Вот что рассказала Оля. Приехала она в Алатырь поздно вечером и сейчас же отправилась в больницу, где узнала страшную правду. Врачи и сестры рассказали ей, что Алеша проболел десять дней, болел очень тяжело, бредил. Ни антибиотиков, ни сульфидина тогда еще там не было, тяжелая форма болезни не поддавалась устаревшим методам лечения. Из больницы Олю направили в какое-то общежитие, где ее устроили на полу на матрасе. Всю ночь она не спала, измученная дорогой и горем. Утром она отправилась на кладбище. Там и остался он лежать, навсегда один, в чужом городе, никто его больше не посетил, а теперь и от могилы его ничего не осталось. А как при жизни его любили! Он предчувствовал, что не вернется с войны, говорил, что уж очень у него была счастливая жизнь. В моей душе память о нем никогда не умрет, а часть моей любви к нему перешла на Олю и на его детей.
Вечером зашел к нам С. Г. Бражников. Оля рассказала ему, что ей было известно об Алешиной болезни. Мы спрашивали его, что это за скоротечное воспаление легких. Он сказал, что бывает такая молниеносная форма, с которой пока не умеют бороться, отчего она бывает — неизвестно. «Fatum est», — сказал он. Судьба… Как ни тяжело, как ни горько было на душе, но жизнь не остановилась со смертью Алеши и предъявляла свои права. Оставались те же заботы об Алексее Евграфовиче и о Маше, еще ближе стали мы с Марией Маркеловной. Иногда нам удавалось уйти куда-нибудь вдвоем, поговорить вместе, поплакать. Зима, как и всегда, была очень снежной, намело везде большие сугробы. Идем мы по дороге, кругом глубокий снег, тихо все вокруг, лишь медленно кружатся и падают снежинки, так и тянет сесть под дерево в глубокий, мягкий снег, закрыть глаза и уснуть там навсегда. Но это только мечты, о которых даже и сказать не решаешься. Постоянное присутствие Маши, ее любовь и нежная ласка были единственной отрадной стороной моей жизни.

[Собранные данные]
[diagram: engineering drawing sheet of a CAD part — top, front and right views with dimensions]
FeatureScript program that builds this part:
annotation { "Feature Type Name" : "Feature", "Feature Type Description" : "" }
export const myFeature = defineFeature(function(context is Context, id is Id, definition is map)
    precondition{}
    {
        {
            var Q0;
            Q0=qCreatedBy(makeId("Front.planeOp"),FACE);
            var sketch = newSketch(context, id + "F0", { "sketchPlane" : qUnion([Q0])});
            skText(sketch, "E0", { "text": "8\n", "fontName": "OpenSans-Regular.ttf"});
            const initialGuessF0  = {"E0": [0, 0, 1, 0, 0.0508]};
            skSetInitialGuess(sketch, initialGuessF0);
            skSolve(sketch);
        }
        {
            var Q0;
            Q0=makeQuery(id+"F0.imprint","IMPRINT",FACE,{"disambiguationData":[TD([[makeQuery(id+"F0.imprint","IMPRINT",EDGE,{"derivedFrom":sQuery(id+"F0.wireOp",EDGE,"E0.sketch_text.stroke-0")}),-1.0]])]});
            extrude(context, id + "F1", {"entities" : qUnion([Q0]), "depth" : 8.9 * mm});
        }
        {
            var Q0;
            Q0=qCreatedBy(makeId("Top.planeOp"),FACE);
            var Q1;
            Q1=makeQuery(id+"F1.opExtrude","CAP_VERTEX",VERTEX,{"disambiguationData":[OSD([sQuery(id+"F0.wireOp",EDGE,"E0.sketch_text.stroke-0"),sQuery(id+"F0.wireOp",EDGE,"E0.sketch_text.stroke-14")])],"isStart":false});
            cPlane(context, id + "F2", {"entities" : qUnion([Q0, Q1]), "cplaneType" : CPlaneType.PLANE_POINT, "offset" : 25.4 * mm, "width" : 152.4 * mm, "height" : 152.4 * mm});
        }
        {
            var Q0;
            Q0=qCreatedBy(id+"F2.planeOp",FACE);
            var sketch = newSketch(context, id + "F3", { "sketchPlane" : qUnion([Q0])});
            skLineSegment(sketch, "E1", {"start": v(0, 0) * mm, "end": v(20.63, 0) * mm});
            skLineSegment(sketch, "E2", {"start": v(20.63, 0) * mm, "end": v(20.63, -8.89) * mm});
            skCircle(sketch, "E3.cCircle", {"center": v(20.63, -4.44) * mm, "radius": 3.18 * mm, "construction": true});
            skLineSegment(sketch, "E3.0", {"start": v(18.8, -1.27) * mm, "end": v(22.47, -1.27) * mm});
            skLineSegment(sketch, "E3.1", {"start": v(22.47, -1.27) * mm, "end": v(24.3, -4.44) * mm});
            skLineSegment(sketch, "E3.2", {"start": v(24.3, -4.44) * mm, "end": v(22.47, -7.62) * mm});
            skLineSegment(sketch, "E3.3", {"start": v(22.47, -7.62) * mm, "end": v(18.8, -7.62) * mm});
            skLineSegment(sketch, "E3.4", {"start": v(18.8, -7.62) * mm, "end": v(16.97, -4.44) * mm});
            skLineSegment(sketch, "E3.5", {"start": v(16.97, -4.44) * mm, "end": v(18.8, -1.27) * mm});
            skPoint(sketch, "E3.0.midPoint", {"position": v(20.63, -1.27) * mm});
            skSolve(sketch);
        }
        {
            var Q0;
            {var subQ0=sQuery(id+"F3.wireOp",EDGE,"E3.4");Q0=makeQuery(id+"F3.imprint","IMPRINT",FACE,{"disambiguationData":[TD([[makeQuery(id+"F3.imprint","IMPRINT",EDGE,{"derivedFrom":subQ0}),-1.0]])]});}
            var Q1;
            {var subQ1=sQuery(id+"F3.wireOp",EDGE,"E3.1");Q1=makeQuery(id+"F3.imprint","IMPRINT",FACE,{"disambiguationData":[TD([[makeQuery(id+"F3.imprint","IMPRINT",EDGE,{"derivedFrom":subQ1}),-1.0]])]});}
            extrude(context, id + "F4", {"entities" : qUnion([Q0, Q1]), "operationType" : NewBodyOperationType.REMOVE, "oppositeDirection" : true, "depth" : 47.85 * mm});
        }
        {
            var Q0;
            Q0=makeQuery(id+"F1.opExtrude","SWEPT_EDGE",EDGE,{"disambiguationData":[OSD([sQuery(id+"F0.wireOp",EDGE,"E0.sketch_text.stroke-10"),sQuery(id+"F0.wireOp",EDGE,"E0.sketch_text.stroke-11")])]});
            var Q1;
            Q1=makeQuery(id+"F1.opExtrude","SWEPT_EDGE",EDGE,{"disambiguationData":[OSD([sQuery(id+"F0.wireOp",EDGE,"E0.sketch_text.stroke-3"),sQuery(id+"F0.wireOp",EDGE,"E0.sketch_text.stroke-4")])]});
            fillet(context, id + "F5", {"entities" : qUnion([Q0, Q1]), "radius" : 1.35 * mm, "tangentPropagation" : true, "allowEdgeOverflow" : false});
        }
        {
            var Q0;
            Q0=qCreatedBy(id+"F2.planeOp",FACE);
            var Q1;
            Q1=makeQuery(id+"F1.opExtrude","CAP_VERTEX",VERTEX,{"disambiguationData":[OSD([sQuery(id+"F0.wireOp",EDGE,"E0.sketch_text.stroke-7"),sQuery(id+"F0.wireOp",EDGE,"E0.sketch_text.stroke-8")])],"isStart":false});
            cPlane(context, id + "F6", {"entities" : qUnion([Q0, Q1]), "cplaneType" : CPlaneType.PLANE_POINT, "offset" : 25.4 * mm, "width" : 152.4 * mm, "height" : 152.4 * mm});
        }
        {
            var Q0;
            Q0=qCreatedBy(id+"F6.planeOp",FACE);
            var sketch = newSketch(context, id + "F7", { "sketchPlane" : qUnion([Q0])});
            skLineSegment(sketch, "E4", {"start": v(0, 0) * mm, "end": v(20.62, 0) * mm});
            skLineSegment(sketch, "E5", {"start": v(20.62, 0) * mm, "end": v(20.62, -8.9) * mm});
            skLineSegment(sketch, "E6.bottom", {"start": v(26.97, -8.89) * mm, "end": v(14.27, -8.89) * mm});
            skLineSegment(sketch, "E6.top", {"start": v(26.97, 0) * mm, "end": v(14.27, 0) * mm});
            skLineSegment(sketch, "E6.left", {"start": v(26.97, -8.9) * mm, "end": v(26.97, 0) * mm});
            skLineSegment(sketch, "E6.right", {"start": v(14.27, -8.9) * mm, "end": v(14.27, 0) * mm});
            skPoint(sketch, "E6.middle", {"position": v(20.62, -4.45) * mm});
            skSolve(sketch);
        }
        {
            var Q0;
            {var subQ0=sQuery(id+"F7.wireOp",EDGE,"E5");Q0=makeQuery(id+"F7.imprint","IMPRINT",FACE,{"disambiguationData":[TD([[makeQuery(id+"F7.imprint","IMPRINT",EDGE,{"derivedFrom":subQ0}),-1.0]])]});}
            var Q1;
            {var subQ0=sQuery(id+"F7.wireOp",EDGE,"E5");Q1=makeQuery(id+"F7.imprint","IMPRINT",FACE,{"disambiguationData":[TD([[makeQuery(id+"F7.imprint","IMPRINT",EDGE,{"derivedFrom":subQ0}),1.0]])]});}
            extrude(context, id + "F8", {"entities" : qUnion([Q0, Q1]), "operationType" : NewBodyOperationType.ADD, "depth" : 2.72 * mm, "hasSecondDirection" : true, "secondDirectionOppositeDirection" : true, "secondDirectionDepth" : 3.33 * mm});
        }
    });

*ЗАДАНИЯ*.
(1) Сколько дней, согласно отрывку о смерти Алеши, он проболел?
(2) Объясните по отрывку о смерти Алеши, почему тяжелую форму его болезни не удалось вылечить.
(3) Продолжите отрывок о жизни после смерти Алеши с того места, на котором он заканчивается.

*ОТВЕТЫ*.
(1) Алеша проболел десять дней.

(2) Ни антибиотиков, ни сульфидина там тогда еще не было. Тяжелая форма болезни не поддавалась устаревшим методам лечения.

(3)
Оля из Алатыря послала телеграмму о смерти Алеши и нам, и в Москву, Ольге Артемьевне, которая переехала туда из Казани вместе с Владимиром Николаевичем и Аликом, — их вызвал туда Андрей. Ольга Артемьевна не нашла ничего лучшего, как сообщить об этом Марине, позвонив ей по телефону на работу в институт. Марина ничего не знала о его болезни, и такое известие, сообщенное безо всякого предупреждения по телефону, так поразило ее, что ей сделалось плохо. Да, Ольга Артемьевна никогда не отличалась чуткостью, только к себе требовала внимания, а другим его не умела оказывать. Мы страшно возмутились такой черствостью Ольги Артемьевны. Марине удалось добиться разрешения на поездку в Боровое, ей слишком тяжело было одной переживать такое горе, она хоть ненадолго да приехала к нам.